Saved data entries
○ ○ ○ ○ ○ ○ ○
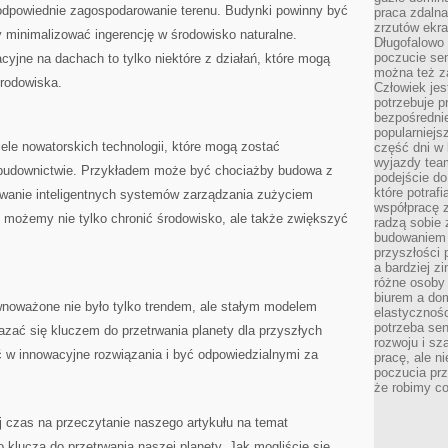
odpowiednie zagospodarowanie terenu. Budynki powinny być
praca zdalna
zrzutów ekr
 minimalizować ingerencję w środowisko naturalne.
Długofalowo 
poczucie se
yjne na dachach to ⁢tylko niektóre z działań, ⁤które⁤ mogą
można też z
środowiska.
Człowiek jes
potrzebuje p
bezpośrednie
popularniejs
iele nowatorskich technologii, które mogą zostać
część dni w 
wyjazdy team
udownictwie. Przykładem może być chociażby budowa z
podejście do
które potraf
owanie inteligentnych systemów zarządzania zużyciem
współpracę z
⁣ możemy ‍nie tylko ⁣chronić środowisko, ale także zwiększyć‌
radzą sobie 
budowaniem k
przyszłości 
a bardziej z
różne osoby 
biurem a do
oważone⁢ nie było tylko trendem,‍ ale‌ stałym modelem
elastycznośc
potrzeba se
azać się ⁤kluczem do przetrwania planety dla przyszłych
rozwoju i sz
ć w innowacyjne rozwiązania i być odpowiedzialnymi za
pracę, ale ni
poczucia prz
że robimy c
j czas na⁢ przeczytanie naszego artykułu na temat
lucza​ do przetrwania naszej planety. Jak⁤ mogliście się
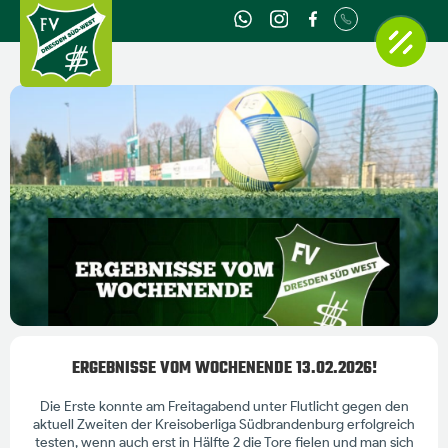
ERGEBNISSE VOM WOCHENENDE 13.02.2026!
Die Erste konnte am Freitagabend unter Flutlicht gegen den
aktuell Zweiten der Kreisoberliga Südbrandenburg erfolgreich
testen, wenn auch erst in Hälfte 2 die Tore fielen und man sich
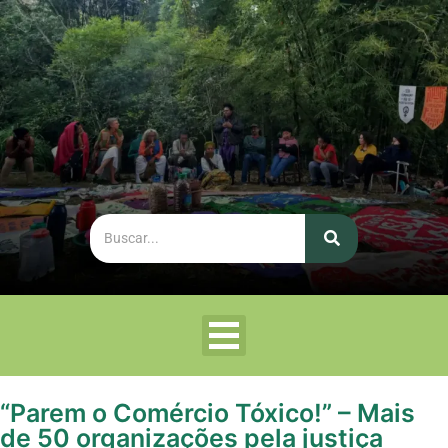
“Parem o Comércio Tóxico!” – Mais
de 50 organizações pela justiça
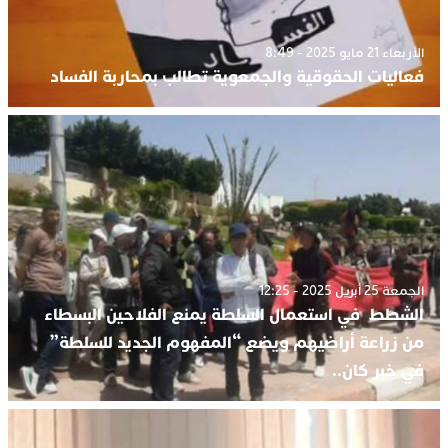
الأربعاء 21 مايو 2025 - 8:49
فعاليات الحقوقية والجمعوية تطالب بمحاربة الفساد
الجمعة 25 أبريل 2025 - 12:25
الشطط في استعمال السلطة يمنع الفلاحين البسطاء
من زراعة أراضيهم ويضع “المفهوم الجديد للسلطة”
في خبر كان..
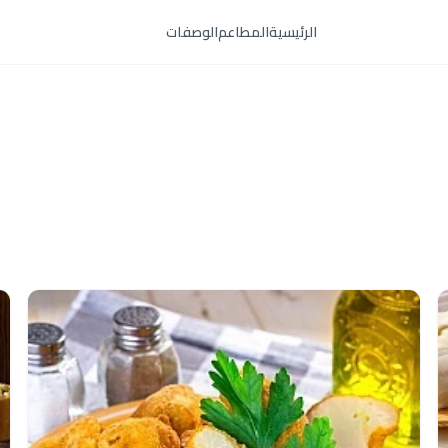
الرئيسية
المطاعم
الوصفات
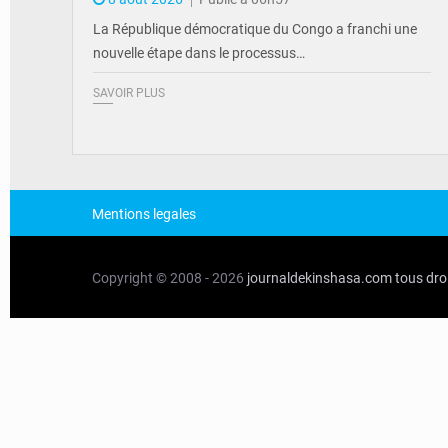
La République démocratique du Congo a franchi une
nouvelle étape dans le processus…
SAVOIR PLUS
Mentions legales
Copyright © 2008 - 2026
journaldekinshasa.com
tous dro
○ ○ ○ ○ ○ ○ ○
## [What the exercise asks]
When the line containing "że robimy c" has been located, retype it and each line after it through the end of the records, excluding the pictures and adding nothing else.

## [Solution to this task]
że robimy c
j czas na⁢ przeczytanie naszego artykułu na temat
lucza​ do przetrwania naszej planety. Jak⁤ mogliście się
ERGEBNISSE VOM WOCHENENDE 13.02.2026!
Die Erste konnte am Freitagabend unter Flutlicht gegen den
aktuell Zweiten der Kreisoberliga Südbrandenburg erfolgreich
testen, wenn auch erst in Hälfte 2 die Tore fielen und man sich
“Parem o Comércio Tóxico!” – Mais
de 50 organizações pela justiça
الأربعاء 21 مايو 2025 - 8:49
فعاليات الحقوقية والجمعوية تطالب بمحاربة الفساد
الجمعة 25 أبريل 2025 - 12:25
الشطط في استعمال السلطة يمنع الفلاحين البسطاء
من زراعة أراضيهم ويضع “المفهوم الجديد للسلطة”
في خبر كان..
الرئيسية
المطاعم
الوصفات
La République démocratique du Congo a franchi une
nouvelle étape dans le processus…
SAVOIR PLUS
Mentions legales
Copyright © 2008 - 2026
journaldekinshasa.com
tous dro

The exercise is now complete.